How AI Assists with Testing and Implementing Financial Models in Excel

Generative AI tools aid testing and implementation in financial modeling by handling scenario and what-if analyses, benchmarking, documentation, and visualizations. Verification of AI outputs remains essential.

Categorized in: AI News Finance
Published on: Jun 12, 2025
How AI Assists with Testing and Implementing Financial Models in Excel

Financial Modelling with AI: Part 3

Generative AI tools like ChatGPT and Copilot can support the testing and implementation phases of financial model development. While AI cannot yet fully automate model building, it offers valuable assistance once the model is constructed.

This article focuses on the last two stages of model development:

  • Test: Verifying the model's accuracy by checking results and reviewing formulas.
  • Implement: Ensuring users understand how to operate the model, supported by clear documentation and training.

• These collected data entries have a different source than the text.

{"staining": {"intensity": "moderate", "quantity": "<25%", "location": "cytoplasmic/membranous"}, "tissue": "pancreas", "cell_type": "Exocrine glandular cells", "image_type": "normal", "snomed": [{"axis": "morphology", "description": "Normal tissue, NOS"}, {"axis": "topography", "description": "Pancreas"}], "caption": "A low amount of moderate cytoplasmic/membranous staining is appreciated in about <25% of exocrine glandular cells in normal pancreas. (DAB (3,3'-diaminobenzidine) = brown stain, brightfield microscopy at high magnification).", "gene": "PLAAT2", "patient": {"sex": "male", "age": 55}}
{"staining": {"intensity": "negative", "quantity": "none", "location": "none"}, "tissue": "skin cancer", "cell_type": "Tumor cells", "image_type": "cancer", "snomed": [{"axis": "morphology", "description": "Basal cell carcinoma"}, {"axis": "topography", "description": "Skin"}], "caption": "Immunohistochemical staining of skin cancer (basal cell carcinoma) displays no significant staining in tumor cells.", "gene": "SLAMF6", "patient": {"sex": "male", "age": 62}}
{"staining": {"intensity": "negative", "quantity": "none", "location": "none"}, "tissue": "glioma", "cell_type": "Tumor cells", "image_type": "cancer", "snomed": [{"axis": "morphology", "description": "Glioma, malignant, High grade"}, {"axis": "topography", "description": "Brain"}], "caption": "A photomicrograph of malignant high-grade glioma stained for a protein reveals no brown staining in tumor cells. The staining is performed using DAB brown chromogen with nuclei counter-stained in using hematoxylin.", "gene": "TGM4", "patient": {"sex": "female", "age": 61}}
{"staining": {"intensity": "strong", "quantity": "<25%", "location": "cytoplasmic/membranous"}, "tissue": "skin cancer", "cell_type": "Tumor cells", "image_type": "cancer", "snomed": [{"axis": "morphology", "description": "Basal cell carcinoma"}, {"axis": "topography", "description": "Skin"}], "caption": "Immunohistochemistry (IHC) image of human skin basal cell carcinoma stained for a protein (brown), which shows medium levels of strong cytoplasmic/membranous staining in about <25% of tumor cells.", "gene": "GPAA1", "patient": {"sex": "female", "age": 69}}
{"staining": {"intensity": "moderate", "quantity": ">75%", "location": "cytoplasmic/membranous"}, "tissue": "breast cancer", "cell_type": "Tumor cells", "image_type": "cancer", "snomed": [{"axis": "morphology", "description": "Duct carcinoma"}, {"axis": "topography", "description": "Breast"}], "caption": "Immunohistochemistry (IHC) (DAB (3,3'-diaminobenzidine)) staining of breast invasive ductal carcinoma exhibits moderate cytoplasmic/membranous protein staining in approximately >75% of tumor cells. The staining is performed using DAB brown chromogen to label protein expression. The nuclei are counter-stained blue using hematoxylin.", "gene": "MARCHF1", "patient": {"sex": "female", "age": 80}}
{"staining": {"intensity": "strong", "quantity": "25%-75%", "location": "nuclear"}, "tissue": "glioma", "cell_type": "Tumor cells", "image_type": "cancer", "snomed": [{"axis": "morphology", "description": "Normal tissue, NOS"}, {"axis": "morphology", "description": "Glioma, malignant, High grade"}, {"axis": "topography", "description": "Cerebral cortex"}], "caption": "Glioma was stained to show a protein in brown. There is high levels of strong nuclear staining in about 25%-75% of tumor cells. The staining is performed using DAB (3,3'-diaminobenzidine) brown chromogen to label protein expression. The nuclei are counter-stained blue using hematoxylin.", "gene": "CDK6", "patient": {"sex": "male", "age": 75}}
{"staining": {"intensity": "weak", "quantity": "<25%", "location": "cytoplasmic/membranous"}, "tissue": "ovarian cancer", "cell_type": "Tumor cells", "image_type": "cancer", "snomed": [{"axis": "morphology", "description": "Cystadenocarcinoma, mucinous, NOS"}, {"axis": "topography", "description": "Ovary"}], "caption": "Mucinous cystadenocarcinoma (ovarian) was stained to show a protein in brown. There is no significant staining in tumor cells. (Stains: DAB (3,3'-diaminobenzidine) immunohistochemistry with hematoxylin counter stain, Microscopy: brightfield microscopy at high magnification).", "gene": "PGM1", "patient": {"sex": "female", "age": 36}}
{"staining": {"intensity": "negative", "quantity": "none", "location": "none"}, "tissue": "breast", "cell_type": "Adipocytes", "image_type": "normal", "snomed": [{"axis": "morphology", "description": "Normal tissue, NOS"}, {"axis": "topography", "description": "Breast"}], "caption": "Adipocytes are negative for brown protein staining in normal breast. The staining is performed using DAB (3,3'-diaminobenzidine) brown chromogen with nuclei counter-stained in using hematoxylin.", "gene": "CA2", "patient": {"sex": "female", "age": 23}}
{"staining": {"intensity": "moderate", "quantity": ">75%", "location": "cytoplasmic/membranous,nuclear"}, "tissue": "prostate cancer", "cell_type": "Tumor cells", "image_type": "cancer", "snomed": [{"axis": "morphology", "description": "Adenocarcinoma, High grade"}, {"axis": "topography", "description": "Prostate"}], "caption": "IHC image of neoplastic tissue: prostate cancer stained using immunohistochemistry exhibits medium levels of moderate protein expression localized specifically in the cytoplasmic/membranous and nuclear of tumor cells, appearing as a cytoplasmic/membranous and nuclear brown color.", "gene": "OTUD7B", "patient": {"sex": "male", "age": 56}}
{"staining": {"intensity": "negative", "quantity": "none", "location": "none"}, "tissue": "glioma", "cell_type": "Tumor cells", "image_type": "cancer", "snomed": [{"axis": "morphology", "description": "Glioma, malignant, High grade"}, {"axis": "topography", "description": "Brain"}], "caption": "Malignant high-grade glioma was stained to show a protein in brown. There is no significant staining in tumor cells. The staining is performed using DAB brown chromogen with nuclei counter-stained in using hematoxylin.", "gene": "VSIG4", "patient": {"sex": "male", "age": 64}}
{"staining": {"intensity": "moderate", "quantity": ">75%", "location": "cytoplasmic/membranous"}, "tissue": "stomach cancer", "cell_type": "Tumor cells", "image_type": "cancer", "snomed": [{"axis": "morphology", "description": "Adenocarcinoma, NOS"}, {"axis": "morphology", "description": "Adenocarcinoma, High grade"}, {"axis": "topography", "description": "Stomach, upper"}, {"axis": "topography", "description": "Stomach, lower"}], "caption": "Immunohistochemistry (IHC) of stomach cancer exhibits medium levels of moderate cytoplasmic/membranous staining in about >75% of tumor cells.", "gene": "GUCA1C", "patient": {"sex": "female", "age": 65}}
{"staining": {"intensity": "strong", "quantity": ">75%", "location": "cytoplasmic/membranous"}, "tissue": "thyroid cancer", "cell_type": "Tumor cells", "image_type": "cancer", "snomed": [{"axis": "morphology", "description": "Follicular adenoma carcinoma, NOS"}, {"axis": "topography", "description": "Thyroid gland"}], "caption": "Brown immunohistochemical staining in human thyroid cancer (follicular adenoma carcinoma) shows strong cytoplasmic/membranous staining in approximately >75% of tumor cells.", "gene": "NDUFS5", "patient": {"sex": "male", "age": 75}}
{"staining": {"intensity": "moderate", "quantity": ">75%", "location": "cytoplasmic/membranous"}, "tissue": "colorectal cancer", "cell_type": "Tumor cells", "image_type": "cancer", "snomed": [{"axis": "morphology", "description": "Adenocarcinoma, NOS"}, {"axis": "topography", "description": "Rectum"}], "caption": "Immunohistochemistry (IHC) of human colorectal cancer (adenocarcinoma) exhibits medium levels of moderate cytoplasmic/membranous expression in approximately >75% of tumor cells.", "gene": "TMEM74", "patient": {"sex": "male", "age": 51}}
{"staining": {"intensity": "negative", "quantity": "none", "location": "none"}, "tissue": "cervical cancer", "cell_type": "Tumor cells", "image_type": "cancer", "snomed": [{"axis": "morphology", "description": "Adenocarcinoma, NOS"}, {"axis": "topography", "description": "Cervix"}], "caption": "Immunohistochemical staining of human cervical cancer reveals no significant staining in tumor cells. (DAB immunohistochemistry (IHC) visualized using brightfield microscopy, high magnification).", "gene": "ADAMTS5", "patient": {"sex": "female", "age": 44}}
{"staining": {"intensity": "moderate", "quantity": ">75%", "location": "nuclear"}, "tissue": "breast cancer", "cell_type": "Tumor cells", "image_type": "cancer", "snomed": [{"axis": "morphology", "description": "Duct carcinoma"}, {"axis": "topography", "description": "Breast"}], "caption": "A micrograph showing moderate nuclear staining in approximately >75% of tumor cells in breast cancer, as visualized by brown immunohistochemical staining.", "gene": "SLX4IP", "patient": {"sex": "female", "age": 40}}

AI can help with scenario analysis, what-if and goal-seeking analysis, benchmarking against industry metrics, generating explanations for documentation, and creating visualisations.

Scenario Analysis

Both ChatGPT and Copilot performed well when tasked with generating scenario results by varying inputs. For example, they accurately reproduced nine scenario outcomes combining cost assumptions and tax rates. The results matched manual calculations, though the AI outputs were values only, without showing formulas or methodology.

This indicates AI tools can handle straightforward scenario analyses effectively, but they provide limited transparency on how results are derived.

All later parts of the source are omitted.